▸ **Exercise passage**
[PSA/Article] A note to vendors about return addresses

I get that these are just chosen at random and stuff, but can you please quit it with the wedding services shit? This is the third fucking package I've gotten that had something about weddings in the return address.

I've been married for fucking years. My mailman absolutely knows this. Why the fuck would I, a married man, suddenly be getting correspondence from Tiffany's Bridal Wear or Mark's Wedding Photography or whatever? Especially when it's a priority box with stamps.

Granted my mailman probably doesn't give a shit, but I live in a conservative area and the cops absolutely pursue cases over very small amounts of weed. I've met plenty of people around here who would report it and I don't need to find out if my mailman is one.

Even if you've already printed off the labels, just put a tiny bit of thought into which ones you stick to envelopes. That is all.


Comments


[11 Points] None:

Id rather have that then having labeled as fucking extenze. Its awkward when i see my mailman now.


[11 Points] DNMShopper:

I remember once receiving a package from California with a return address to a growing supplies store.


[10 Points] don_crackavelli:

I have not gotten anything that really was that bad. The worst return address I had from a vendor was on SR2 and the vendor put Trojan Brand Vibrator as the return address. Why would a straight dude need a vibrator and why such a specific brand? It did make me laugh tho.


[8 Points] durgsrbad:

My vendor puts return addresses to a dog supplies company, and my postie knows I'm allergic to dogs. What a cunt.

My vendor uses return addresses from a sunglass shop, but knows I'm blind. What a cunt.

How dare these vendors don't care enough to know all my personal details and adjust their packaging accordingly. I will have to write angry things on the internet now.


[7 Points] dilirio25:

[deleted]

What is this?


[6 Points] None:

Tell your vendor that. If they are worth their weight they will change it up.


[4 Points] None:

I once had a vendor (he is now defunct), that would put things like, "Join iPets today!" or "Teach iBabyRead in 3 days!" as the return name in pen writing, so fucking dumb, I would cringe when i'd see it. My mailguy is swamped with work, so i'm praying he doesn't even bother to look!

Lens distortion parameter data
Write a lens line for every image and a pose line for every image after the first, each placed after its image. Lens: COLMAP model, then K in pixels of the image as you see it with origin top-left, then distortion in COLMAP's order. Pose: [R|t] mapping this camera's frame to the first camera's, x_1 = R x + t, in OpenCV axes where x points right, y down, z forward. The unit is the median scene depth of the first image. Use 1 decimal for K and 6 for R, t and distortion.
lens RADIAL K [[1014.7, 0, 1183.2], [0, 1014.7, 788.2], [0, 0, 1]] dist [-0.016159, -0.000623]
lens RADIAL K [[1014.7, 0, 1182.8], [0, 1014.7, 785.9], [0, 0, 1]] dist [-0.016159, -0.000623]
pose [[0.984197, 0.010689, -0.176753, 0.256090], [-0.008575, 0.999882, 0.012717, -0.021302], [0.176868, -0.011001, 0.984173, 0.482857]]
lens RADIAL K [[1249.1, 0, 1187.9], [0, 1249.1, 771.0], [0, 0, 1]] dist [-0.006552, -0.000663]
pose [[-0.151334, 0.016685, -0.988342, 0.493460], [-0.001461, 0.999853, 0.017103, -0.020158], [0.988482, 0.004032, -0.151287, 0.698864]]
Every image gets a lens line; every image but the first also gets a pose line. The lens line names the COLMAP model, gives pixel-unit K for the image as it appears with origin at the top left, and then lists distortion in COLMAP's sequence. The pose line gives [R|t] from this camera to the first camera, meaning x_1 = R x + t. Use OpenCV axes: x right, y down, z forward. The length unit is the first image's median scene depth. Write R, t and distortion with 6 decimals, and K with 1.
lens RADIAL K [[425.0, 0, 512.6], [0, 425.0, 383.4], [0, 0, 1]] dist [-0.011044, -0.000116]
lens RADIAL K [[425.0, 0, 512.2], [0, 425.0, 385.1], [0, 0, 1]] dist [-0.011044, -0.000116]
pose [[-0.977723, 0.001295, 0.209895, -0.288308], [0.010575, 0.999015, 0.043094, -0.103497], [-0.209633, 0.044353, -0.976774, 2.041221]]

▸ **Assigned task 1**
Rewrite the paragraph beginning "Granted my mailman" from the return-address post in a single shorter sentence that keeps its main facts.
▸ **Assigned task 2**
Please extend the return-address post past its final comment.

▸ **Written reply 1**
The mailman probably doesn't care, but in this conservative area police pursue even tiny weed cases and many locals would report it, so the poster would rather not learn whether the mailman is one of them.

▸ **Written reply 2**
[4 Points] ShulginsCat:

It's probably okay to ask the next vendor for some general category you think will blend in, or at least ask them not to do anything wedding related.


[1 Points] agorathrow8080:

It should blend in with junk mail..which..a wedding sevice would be junk mail. Im 40 years away from aarp...yet am on their mailing list somehow...i doubt anyone would blink an eye at which....you know...is the point


[1 Points] RobotTits:

I think you're definitely overestimating the giveafuckedness of your mailman and your mail's addressees. I get your point though.


[-2 Points] None:

dude the real source of your stress, you need to move if you want to engage in this shit. or get a PO box or something. this post is retarded. also you know, wedding services could be photos from one of your friends weddings. got this post makes me want to bang my head against the table.


[1 Points] PsychedelicTangerine:

Make shit up...

Dont reveal stealth you idiot


[0 Points] throwawayy457511:

PSA/Article: STFU

I think you should really just shut the fuck up about whatever they put on there to be honest this is not ebay, if you want to complain , complain in private to the specific vendors, don't post shit like that, it only makes the pigs life easier knowing to eye wedding packages more specifically now.

I even feel bad for typing the same fucking thing as you, now I broke the rule as well.

If you don't have the balls to order weed through the mail with random return addresses then get a smaller vendor that can give you some TLC, but really dude, what the fuck were you thinking here??????????

Just learn to grow the fuck up and shut your mouth.